ASSIGNMENT
Restate word for word the lines of the entries below, starting with the line that holds "middle pip: (266, 177)" and ending with the line that holds "pinky tip: (231, 189)", and no others.

PROVIDED RECORDS
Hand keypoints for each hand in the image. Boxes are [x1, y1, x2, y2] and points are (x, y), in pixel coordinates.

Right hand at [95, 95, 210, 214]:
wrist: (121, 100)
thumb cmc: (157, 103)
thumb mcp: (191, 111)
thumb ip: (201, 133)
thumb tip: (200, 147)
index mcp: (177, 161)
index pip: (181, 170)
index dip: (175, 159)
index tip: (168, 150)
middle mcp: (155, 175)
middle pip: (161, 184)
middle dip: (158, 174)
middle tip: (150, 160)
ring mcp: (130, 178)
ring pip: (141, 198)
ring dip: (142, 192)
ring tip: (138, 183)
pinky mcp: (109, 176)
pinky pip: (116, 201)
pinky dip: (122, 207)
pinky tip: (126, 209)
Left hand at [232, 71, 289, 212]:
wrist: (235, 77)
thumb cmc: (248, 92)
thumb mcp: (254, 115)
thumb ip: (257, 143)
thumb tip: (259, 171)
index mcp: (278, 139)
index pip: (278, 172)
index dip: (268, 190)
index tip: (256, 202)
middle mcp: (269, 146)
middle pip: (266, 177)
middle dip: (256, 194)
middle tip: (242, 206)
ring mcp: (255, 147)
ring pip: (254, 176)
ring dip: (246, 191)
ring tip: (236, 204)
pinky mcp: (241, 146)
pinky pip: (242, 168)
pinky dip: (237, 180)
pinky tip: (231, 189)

---

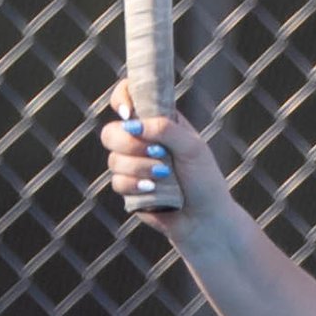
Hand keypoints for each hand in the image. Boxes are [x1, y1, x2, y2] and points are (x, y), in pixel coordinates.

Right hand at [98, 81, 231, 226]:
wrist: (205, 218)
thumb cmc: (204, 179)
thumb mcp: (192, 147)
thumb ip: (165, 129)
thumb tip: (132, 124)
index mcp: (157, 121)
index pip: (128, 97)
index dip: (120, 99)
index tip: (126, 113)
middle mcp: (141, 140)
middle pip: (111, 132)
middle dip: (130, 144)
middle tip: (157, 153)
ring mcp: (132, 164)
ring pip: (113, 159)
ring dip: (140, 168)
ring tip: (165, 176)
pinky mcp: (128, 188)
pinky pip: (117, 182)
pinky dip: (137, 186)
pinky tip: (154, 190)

YOUR SOLUTION
middle pip: (266, 177)
middle dip: (256, 194)
middle tip: (242, 206)
ring mcp: (255, 147)
ring pip: (254, 176)
ring dip: (246, 191)
ring tip: (236, 204)
pinky mcp: (241, 146)
pinky pip: (242, 168)
pinky dip: (237, 180)
pinky tip: (231, 189)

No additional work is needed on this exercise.